November 10, 2011
Seven Charged In $14 Million Internet Click Hijacking Fraud
Seven people were indicted on Wednesday on charges of running an Internet "click hijacking fraud" that affected 4 million computers and generated more than $14 million in illegitimate profits, according to an indictment unsealed in New York on Wednesday.
Six Estonians and one Russian were charged with the fraud, which took place between 2007 and October 2011 and involved redirecting users searching for popular websites such as iTunes, ESPN, Amazon, Netflix and the IRS to alternate sites.
According to the indictment unsealed by the U.S. attorney for the Southern District of New York, the seven engaged in a "massive and sophisticated scheme that infected at least four million computers located in over 100 countries."
"Without the computer users' knowledge or permission, the malware digitally hijacked the infected computers to facilitate the fraud,” the indictment read.
The charges were the result of a two-year investigation -- code-named "Operation Ghost Click" -- by the Federal Bureau of Investigation (FBI), with cooperation from the authorities in Estonia and the Netherlands.
The six Estonians -- Vladimir Tsastsin, 31, Timur Gerassimenko, 31, Dmitri Jegorov, 33, Valeri Aleksejev, 31, Konstantin Poltev, 28, and Anton Ivanov, 26, -- were arrested in Estonia on Tuesday, and the U.S. will seek their extradition, the AFP reported, citing U.S. officials.
Andrey Taame of Russia, 31, remains at large.

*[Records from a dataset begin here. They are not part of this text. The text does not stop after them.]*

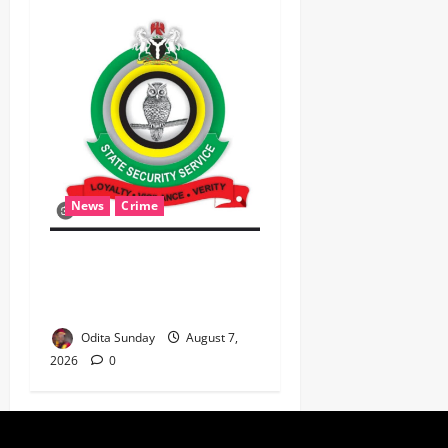
News
Crime
Breaking: DSS Docks
Retired Officer For
Terrorism
Odita Sunday
August 7,
2026
0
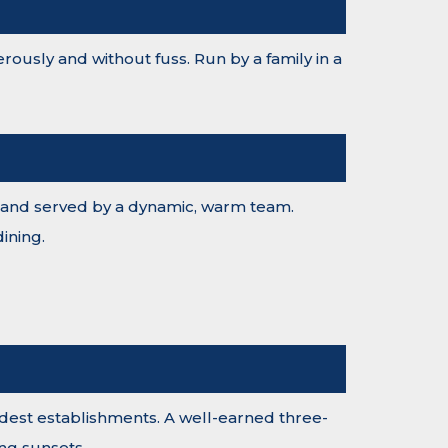
ously and without fuss. Run by a family in a
nts and served by a dynamic, warm team.
ining.
 oldest establishments. A well-earned three-
ng sunsets.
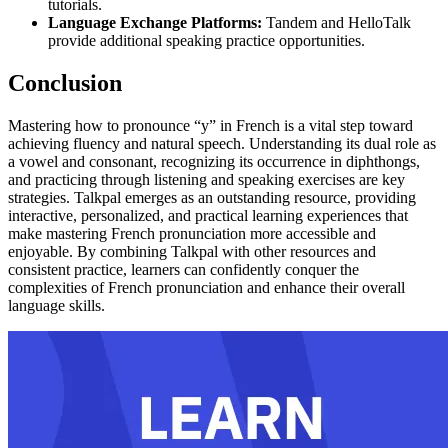
tutorials.
Language Exchange Platforms:
Tandem and HelloTalk
provide additional speaking practice opportunities.
Conclusion
Mastering how to pronounce “y” in French is a vital step toward
achieving fluency and natural speech. Understanding its dual role as
a vowel and consonant, recognizing its occurrence in diphthongs,
and practicing through listening and speaking exercises are key
strategies. Talkpal emerges as an outstanding resource, providing
interactive, personalized, and practical learning experiences that
make mastering French pronunciation more accessible and
enjoyable. By combining Talkpal with other resources and
consistent practice, learners can confidently conquer the
complexities of French pronunciation and enhance their overall
language skills.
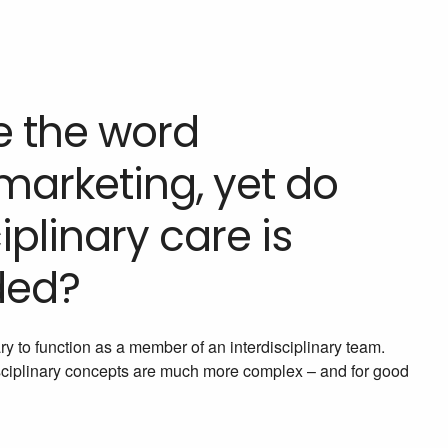
e the word
 marketing, yet do
iplinary care is
ded?
y to function as a member of an interdisciplinary team.
isciplinary concepts are much more complex – and for good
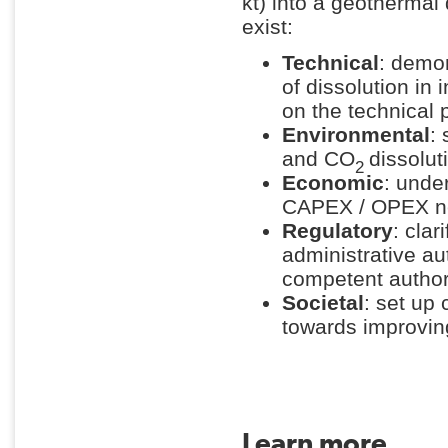
kt) into a geothermal
exist:
Technical
: demo
of dissolution in
on the technical
Environmental
: 
and CO
dissolut
2
Economic
: unde
CAPEX / OPEX n
Regulatory
: cla
administrative au
competent author
Societal
: set up
towards improvin
Learn more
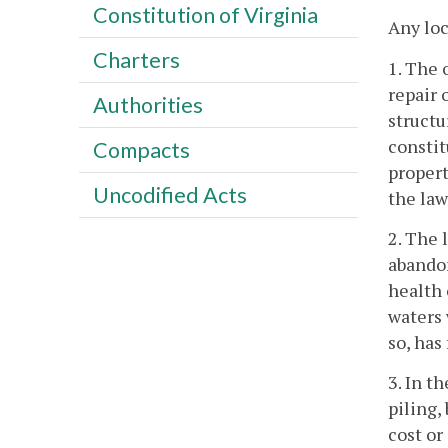
Constitution of Virginia
Any loc
Charters
1. The 
repair 
Authorities
structu
constit
Compacts
propert
Uncodified Acts
the law
2. The 
abandon
health 
waters 
so, has
3. In t
piling,
cost or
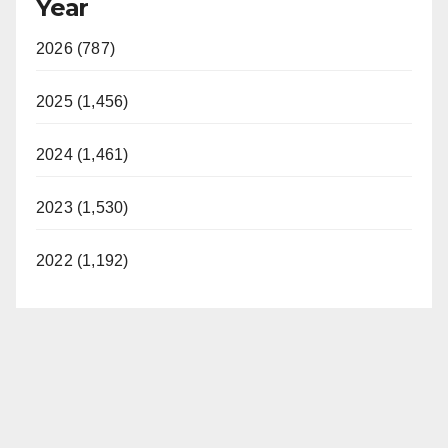
Year
2026 (787)
2025 (1,456)
2024 (1,461)
2023 (1,530)
2022 (1,192)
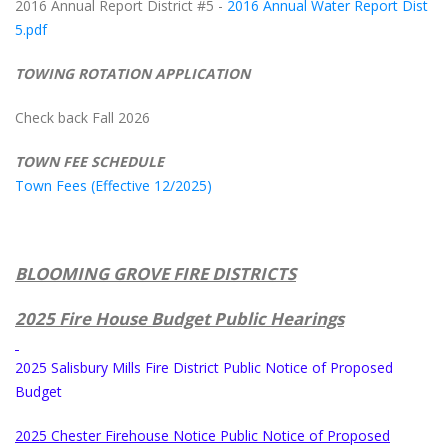
2016 Annual Report District #5 -
2016 Annual Water Report Dist
5.pdf
TOWING ROTATION APPLICATION
Check back Fall 2026
TOWN FEE SCHEDULE
Town Fees (Effective 12/2025)
BLOOMING GROVE FIRE DISTRICTS
2025 Fire House Budget Public Hearings
2025 Salisbury Mills Fire District Public Notice of Proposed
Budget
2025 Chester Firehouse Notice Public Notice of Proposed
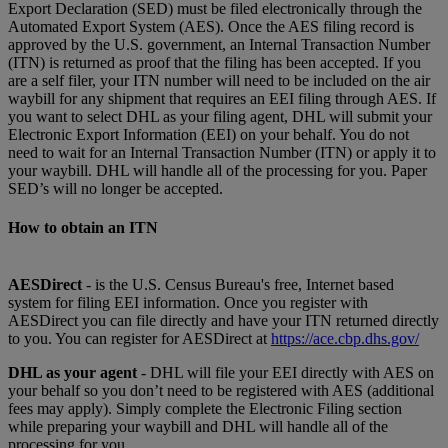
Export Declaration (SED) must be filed electronically through the
Automated Export System (AES). Once the AES filing record is
approved by the U.S. government, an Internal Transaction Number
(ITN) is returned as proof that the filing has been accepted. If you
are a self filer, your ITN number will need to be included on the air
waybill for any shipment that requires an EEI filing through AES. If
you want to select DHL as your filing agent, DHL will submit your
Electronic Export Information (EEI) on your behalf. You do not
need to wait for an Internal Transaction Number (ITN) or apply it to
your waybill. DHL will handle all of the processing for you. Paper
SED’s will no longer be accepted.
How to obtain an ITN
AESDirect
- is the U.S. Census Bureau's free, Internet based
system for filing EEI information. Once you register with
AESDirect you can file directly and have your ITN returned directly
to you. You can register for AESDirect at
https://ace.cbp.dhs.gov/
DHL as your agent
- DHL will file your EEI directly with AES on
your behalf so you don’t need to be registered with AES (additional
fees may apply). Simply complete the Electronic Filing section
while preparing your waybill and DHL will handle all of the
processing for you.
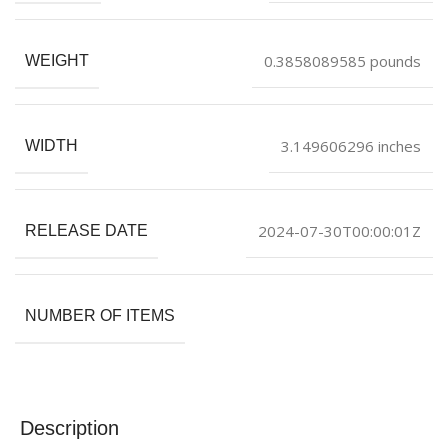
0.3858089585 pounds
WEIGHT
3.149606296 inches
WIDTH
2024-07-30T00:00:01Z
RELEASE DATE
NUMBER OF ITEMS
Description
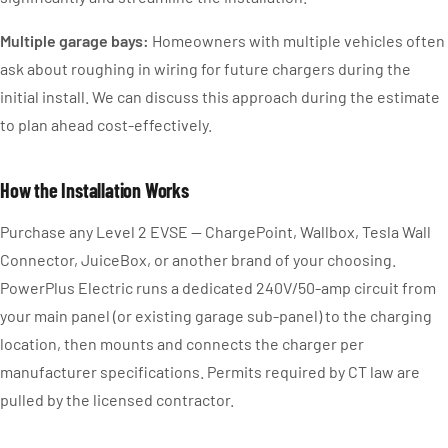
Multiple garage bays:
Homeowners with multiple vehicles often
ask about roughing in wiring for future chargers during the
initial install. We can discuss this approach during the estimate
to plan ahead cost-effectively.
How the Installation Works
Purchase any Level 2 EVSE — ChargePoint, Wallbox, Tesla Wall
Connector, JuiceBox, or another brand of your choosing.
PowerPlus Electric runs a dedicated 240V/50-amp circuit from
your main panel (or existing garage sub-panel) to the charging
location, then mounts and connects the charger per
manufacturer specifications. Permits required by CT law are
pulled by the licensed contractor.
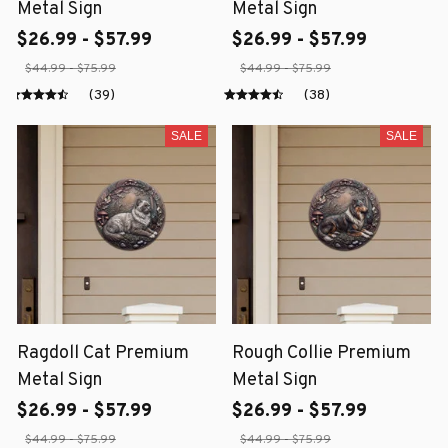
Metal Sign
Metal Sign
$26.99 - $57.99
$26.99 - $57.99
$44.99 - $75.99
$44.99 - $75.99
(39)
(38)
SALE
SALE
Ragdoll Cat Premium
Rough Collie Premium
Metal Sign
Metal Sign
$26.99 - $57.99
$26.99 - $57.99
$44.99 - $75.99
$44.99 - $75.99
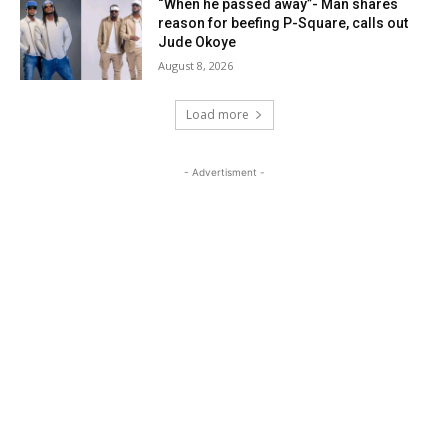
“When he passed away”- Man shares
reason for beefing P-Square, calls out
Jude Okoye
August 8, 2026
Load more
- Advertisment -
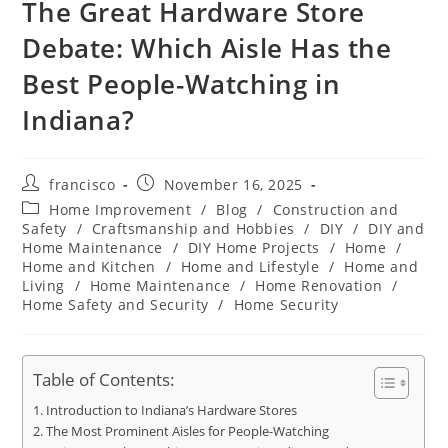
The Great Hardware Store
Debate: Which Aisle Has the
Best People-Watching in
Indiana?
Post
Post
francisco
November 16, 2025
author:
published:
Post
Home Improvement
/
Blog
/
Construction and
category:
Safety
/
Craftsmanship and Hobbies
/
DIY
/
DIY and
Home Maintenance
/
DIY Home Projects
/
Home
/
Home and Kitchen
/
Home and Lifestyle
/
Home and
Living
/
Home Maintenance
/
Home Renovation
/
Home Safety and Security
/
Home Security
Table of Contents:
Introduction to Indiana’s Hardware Stores
The Most Prominent Aisles for People-Watching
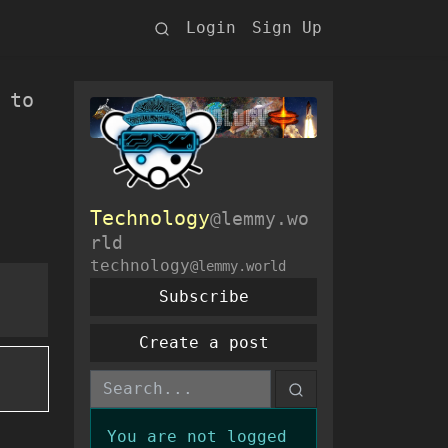
Login
Sign Up
 to
Technology
@lemmy.wo
rld
technology
@lemmy.world
Subscribe
Create a post
You are not logged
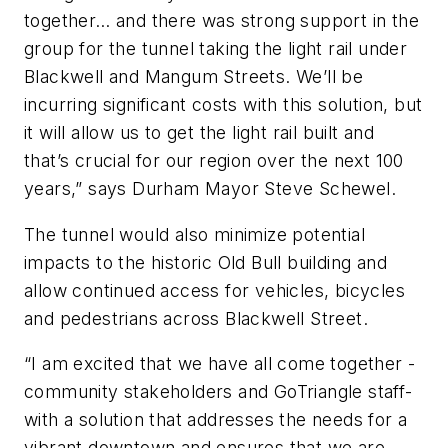
together… and there was strong support in the
group for the tunnel taking the light rail under
Blackwell and Mangum Streets. We’ll be
incurring significant costs with this solution, but
it will allow us to get the light rail built and
that’s crucial for our region over the next 100
years,” says Durham Mayor Steve Schewel.
The tunnel would also minimize potential
impacts to the historic Old Bull building and
allow continued access for vehicles, bicycles
and pedestrians across Blackwell Street.
“I am excited that we have all come together -
community stakeholders and GoTriangle staff-
with a solution that addresses the needs for a
vibrant downtown and ensures that we are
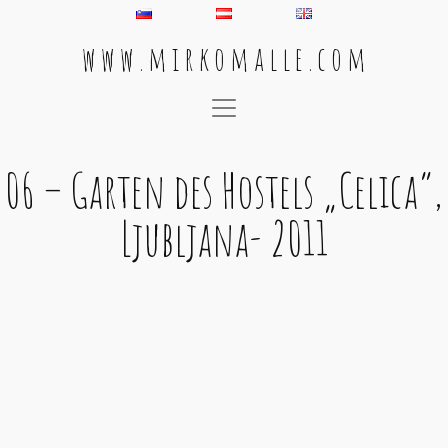
w w w . m i r k o m a l l e . c o m
Main Navigation
06 – Garten des Hostels „Celica“,
Ljubljana- 2011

Some half a million of the infected computers were in the United States, with at least 10 belonging to NASA, according to the indictment.
Searches conducted on infected computers would be redirected to websites created by the defendants to generate payments whenever a user clicked on an advertisement, the indictment read.
For instance, a search for the website of the IRS would reroute a user to the website of a tax preparation service, generating a payment to the defendants under an advertising contract.
"These defendants gave new meaning to the term 'false advertising,'" said U.S. Attorney Preet Bharara in a statement.
"They were international cyber bandits who hijacked millions of computers at will and rerouted them to Internet websites and advertisements of their own choosing -- collecting millions in undeserved commissions for all the hijacked computer clicks and Internet ads they fraudulently engineered."
Each of the seven was charged with five counts of computer intrusion and wire fraud, which could result in sentences of between five and 30 years in prison.
Tsastsin was also charged with 22 counts of money laundering.